# Tarefas a realizar
1: Reescreva as linhas de todos os registros, substituindo "Cód:" por "Código:" e mantendo todo o restante igual. Deixe as imagens fora da resposta.
2: Dê continuidade ao texto sobre o filme da Deusa Branca a partir do ponto em que ele termina.

Mas chega de falar de pedofilia e voltemos ao filme: quando os caçadores de diamantes retornam à Inglaterra e começam a falar sobre a tal Deusa Branca, a história chega aos ouvidos da velha Hermine De Winter (Lina Romay, com maquiagem para parecer idosa), a mãe da menina, que já tinha desistido de encontrá-la com vida.
Pois a moribunda milionária pretende reencontrar a filha antes de morrer (ao mesmo tempo em que aparentemente esquece do maridão, que sumiu naquele mesmo acidente aéreo), e para isso resolve financiar uma nova expedição para trazê-la de volta à civilização. De preferência antes de bater as botas, já que a menina é a herdeira direta da sua fortuna.
Para isso, Hermine contrata dois experientes guias que passarão o restante do filme se bicando: um é Fred (Albino Graziani, de "Oásis dos Zumbis"), um veterano de guerra; o outro é o herói Al Pereira (Antonio Mayans), personagem originalmente criado por Franco para seu thriller de espionagem "Cartes sur Table" (1966), e que desde então foi promovido de espião a detetive particular e, agora, explorador da selva, sempre conforme a necessidade!
O único problema é que tem gente torcendo para que a menina da selva nunca mais volte para a civilização. Trata-se de Matthew, o irmão da milionária (interpretado por Olivier Mathot), e que será o único herdeiro da fortuna caso a filha perdida continue perdida. Com medo de que a expedição de resgate seja bem-sucedida, ele e sua esposa Lita (Mari Carmen Nieto, aqui creditada como "Ana Stern") resolvem fazer parte do grupo para dar um fim em Diana assim que ela for encontrada.

# Dados de entrada
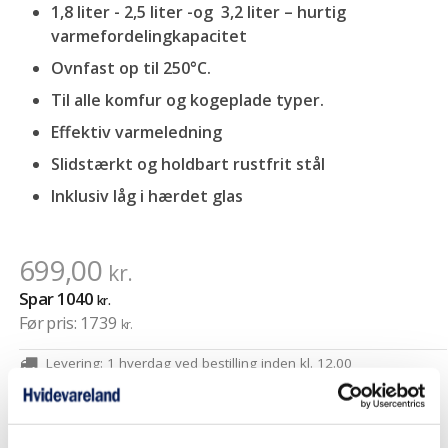
1,8 liter - 2,5 liter -og 3,2 liter – hurtig
varmefordelingkapacitet
Ovnfast op til 250°C.
Til alle komfur og kogeplade typer.
Effektiv varmeledning
Slidstærkt og holdbart rustfrit stål
Inklusiv låg i hærdet glas
699,00
kr.
Spar
1040
kr.
Før pris:
1739
kr.
Levering:
1 hverdag ved bestilling inden kl. 12.00
Produktdatablad
Gratis fragt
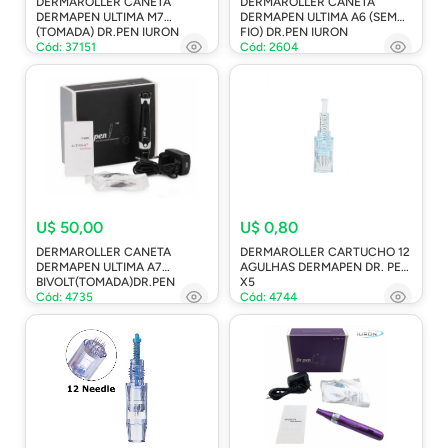
DERMAROLLER CANETA
DERMAROLLER CANETA
DERMAPEN ULTIMA M7
DERMAPEN ULTIMA A6 (SEM
(TOMADA) DR.PEN IURON
FIO) DR.PEN IURON
Cód: 37151
Cód: 2604
U$ 50,00
U$ 0,80
DERMAROLLER CANETA
DERMAROLLER CARTUCHO 12
DERMAPEN ULTIMA A7
AGULHAS DERMAPEN DR. PEN
BIVOLT(TOMADA)DR.PEN
X5
Cód: 4735
Cód: 4744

# Respostas dadas
1:
1,8 liter - 2,5 liter -og 3,2 liter – hurtig
varmefordelingkapacitet
Ovnfast op til 250°C.
Til alle komfur og kogeplade typer.
Effektiv varmeledning
Slidstærkt og holdbart rustfrit stål
Inklusiv låg i hærdet glas
699,00
kr.
Spar
1040
kr.
Før pris:
1739
kr.
Levering:
1 hverdag ved bestilling inden kl. 12.00
Produktdatablad
Gratis fragt
DERMAROLLER CANETA
DERMAROLLER CANETA
DERMAPEN ULTIMA M7
DERMAPEN ULTIMA A6 (SEM
(TOMADA) DR.PEN IURON
FIO) DR.PEN IURON
Código: 37151
Código: 2604
U$ 50,00
U$ 0,80
DERMAROLLER CANETA
DERMAROLLER CARTUCHO 12
DERMAPEN ULTIMA A7
AGULHAS DERMAPEN DR. PEN
BIVOLT(TOMADA)DR.PEN
X5
Código: 4735
Código: 4744

2:
É quando DIAMONDS OF KILIMANDJARO volta para a selva e Franco despeja para cima do espectador todo clichê possível e imaginável das aventuras do gênero: a expedição de resgate enfrenta animais selvagens, ataques de índios, cabeças cortadas, travessia de rio em jangada e até a rivalidade entre eles mesmos (além da cobiça de alguns dos seus integrantes).
Mas como este também é um legítimo filme de Jess Franco, o diretor garante uma razoável quantidade de mulher pelada e putaria entre uma cena de aventura e outra, seja com a ninfetinha Katja desfilando sempre de topless, seja com a safadinha Mari Carmen (de "La Mansión de los Muertos Vivientes") seduzindo o guia Al sempre que o marido alcoólatra marca bobeira, seja com a "nativa" Aline Mess de peitos de fora e fazendo dancinhas eróticas para o resto da tribo.
Mais do que um aventura com toques de erotismo, DIAMONDS OF KILIMANDJARO é uma autêntica comédia trash. A tal expedição de resgate é o retrato de uma produção sem dinheiro, com meia dúzia de sujeitos carregando umas caixas visivelmente vazias e até... um barril de vinho? Sem contar que os aventureiros enfrentam as provações da floresta vestidos como se estivessem indo para o bar tomar umas cervejas. O destaque vai novamente para Mari Carmen Nieto e sua Lita, que encara a selva africana vestindo shortinho jeans atolado na bunda, blusinha decotada para ir na balada e botinhas de salto alto cor rosa-choque (abaixo), que certamente não ajudam nem no quesito conforto, nem no quesito camuflagem!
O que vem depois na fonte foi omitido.